Wieder unterbreitete seine Tante ihm die Feststellung, dass er Traurig war. Er löste sich etwas aus seiner Starre und fuhr mit seinen Fingern durch ihr helles Haar. Seine Lippen hielten den Druck nicht mehr aus und er Schluchzte erneut. Dann, ganz bedächtig, folgte sein Blick den kleinen Händen. Wahrscheinlich hatte sie recht. Trauer. Die Erwachsenen verstanden oft besser was genau er nun fühlte, als er selbst, das wusste er. Wie schafften sie es das so gut zu wissen? Es war doch ein Wirrwarr aus Signalen, die sein Körper ihm senden wollte und so viele Gedanken, die da alle auf einmal gehört werden wollten und ihn regelrecht anschrien. Er drehte seine Hand etwas, so dass sich ihre Haare um diesen Wickelten. Konnten Erwachsene Gedanken hören und die vielen Stimmen voneinander unterscheiden? Wenn dem so war, wieso gab es dann unter ihnen so viel Streit, Zwist, Gewalt und Krieg? Hörten sie nur seine Gedanken? Vielleicht dachten andere nicht so laut und weniger. Ja, andere dachten weniger. „Du denkst zu viel“, hatte sie ihm schon hin und wieder gesagt. Aber denken war wichtig. Sonst blieb die Welt Chaos, wenn man nicht dachte. Oder sahen andere die ganze Unordnung eben gerade nicht, weil sie nicht dachten? Aber wie sollte man aufhören über das Durcheinander nachzudenken, wenn genau dieses der Grund war, weshalb man dachte und es deshalb sehen konnte und wiederum denken musste?

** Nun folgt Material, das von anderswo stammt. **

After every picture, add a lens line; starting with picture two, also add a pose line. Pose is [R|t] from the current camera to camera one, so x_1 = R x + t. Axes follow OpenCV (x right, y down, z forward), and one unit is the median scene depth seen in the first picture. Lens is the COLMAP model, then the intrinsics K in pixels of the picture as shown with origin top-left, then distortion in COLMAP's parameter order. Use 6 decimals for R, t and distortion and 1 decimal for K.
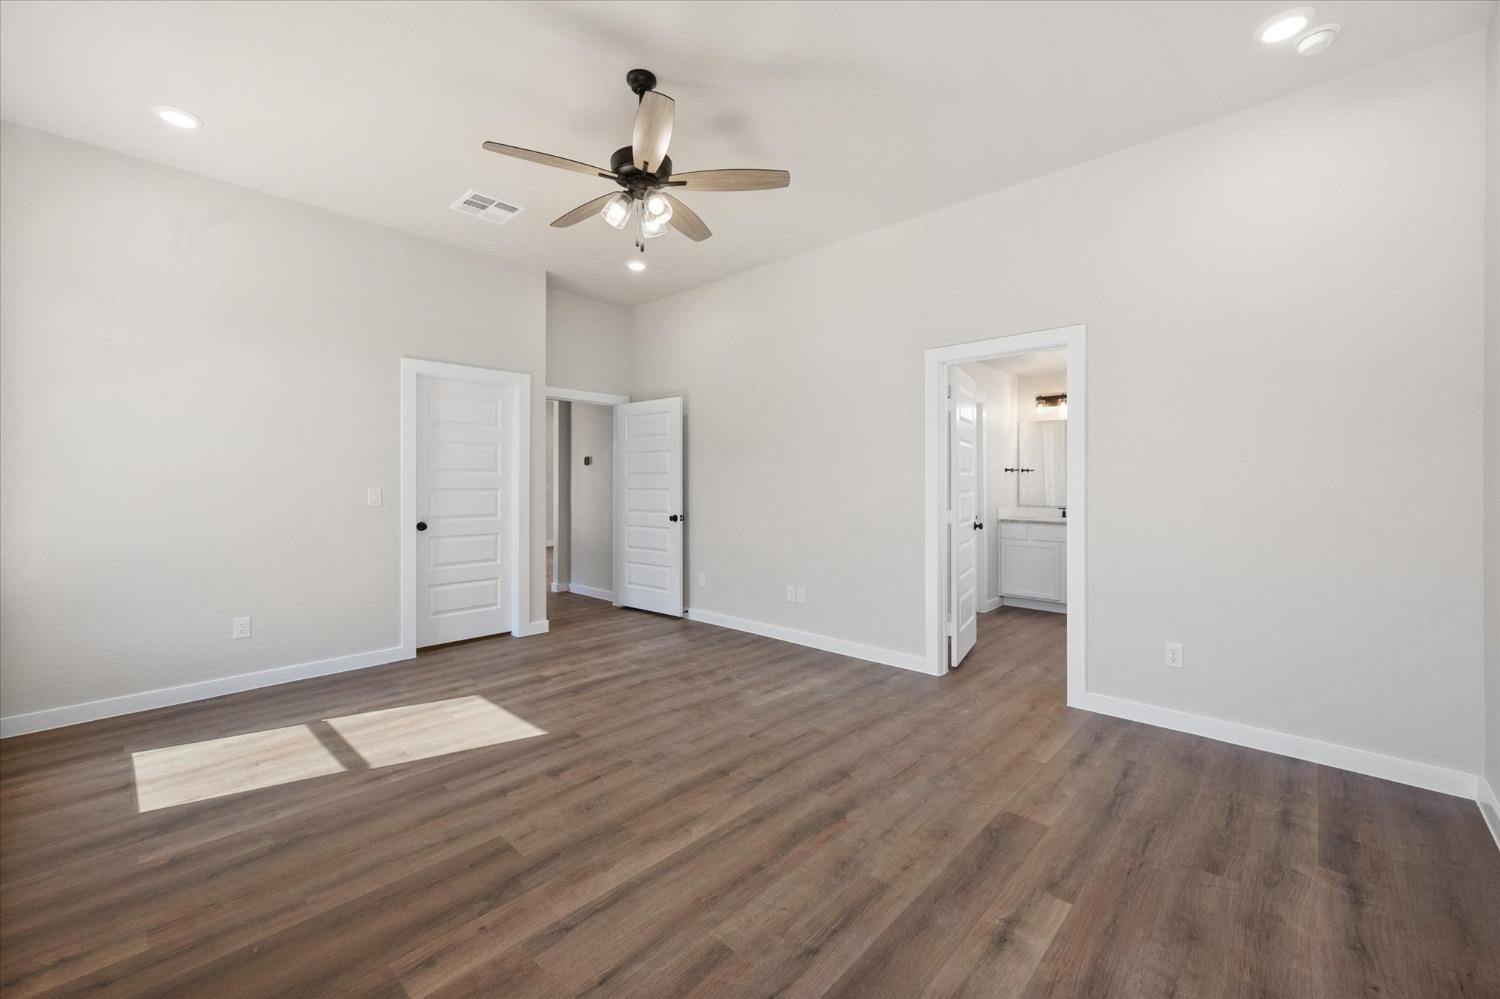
lens RADIAL K [[629.4, 0, 751.4], [0, 629.4, 495.9], [0, 0, 1]] dist [-0.000142, 0.000053]
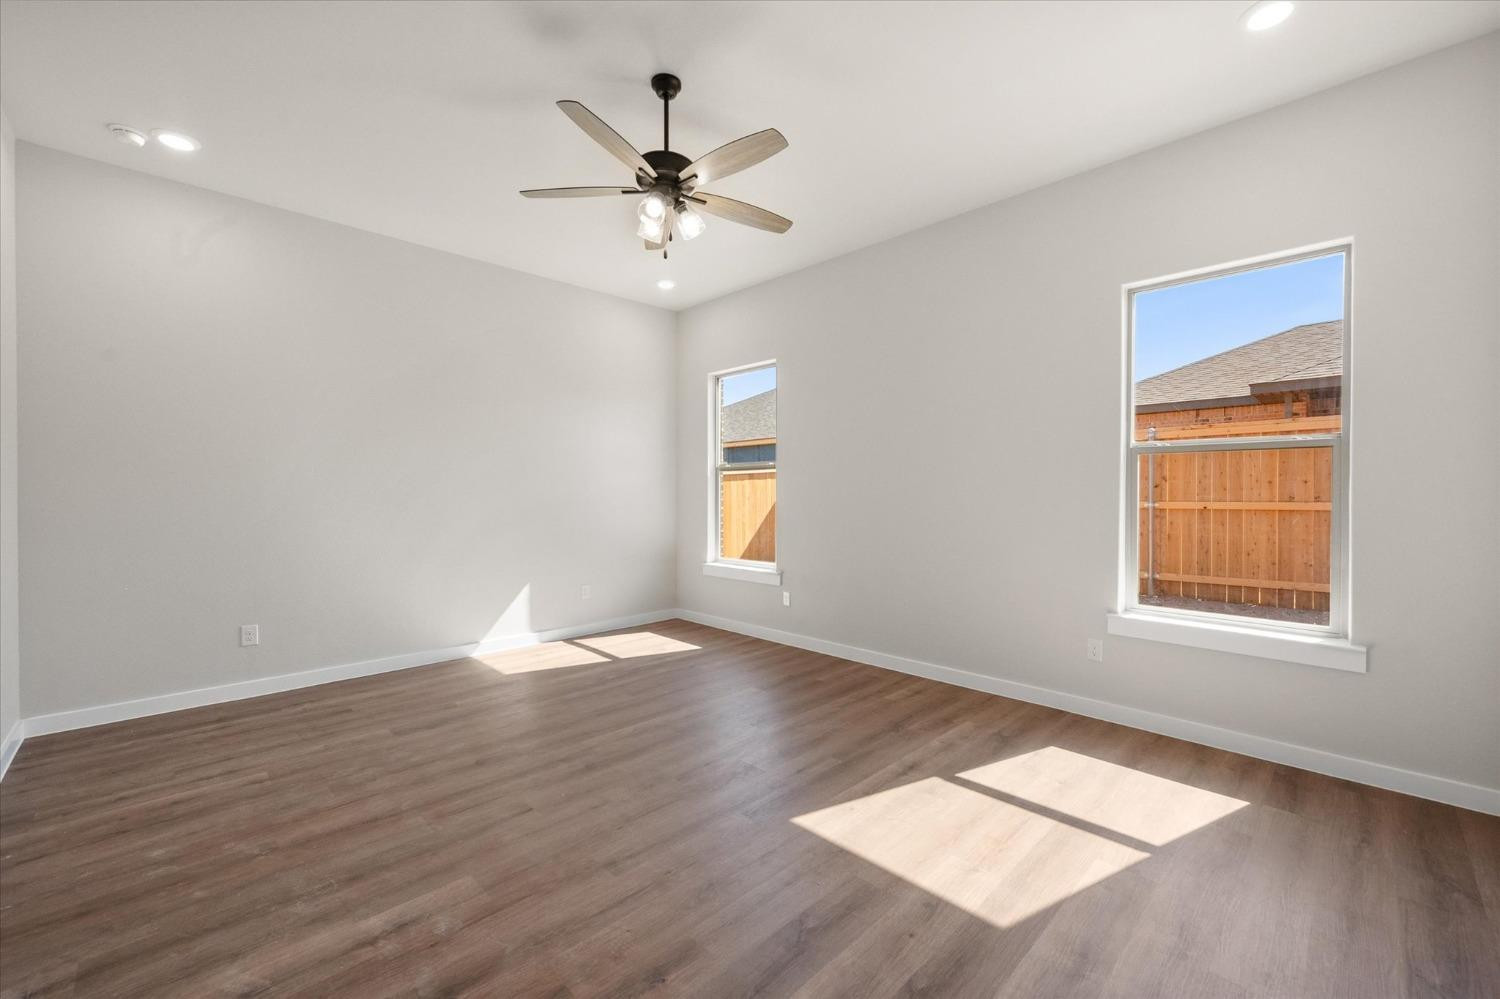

Manchmal konnte man sich fragen, ob Lester überhaupt noch wirklich anwesend war, wenn er wie jetzt ganz still, fast in Trance, war und es eine ganze Weile dauerte, bis er wieder den Mund auftat. Sekunden, die sich wie Minuten anfühlen konnten oder Minuten, die sich wiederum wie Stunden anfühlten. Es gab aber auch Momente, da vergingen viele Minuten, die sich aber nur wie ein Wimpernschlag anfühlten. Jetzt waren es einige Minuten gewesen, bis er wieder etwas von sich gab. Es war ein sanfter Laut, der sogar zufrieden klang und wohl das Zeichen dafür war, dass Lester sich nach den letzten Minuten wieder sortiert hatte und auch ausdrückte, dass er sich herrlich wohl bei seiner Tante fühlte. Denn dieses hohe „hmmm“, tat er früher schon oft, wenn es ihm gerade gut ging. Er umarmte sie einen Moment und rückte dann von ihr ab. „Die 115.000 großen Schritte, die Rose und ich nicht gehen können.“, brachte er trübselig heraus, nachdem er wieder Luft geholt hatte.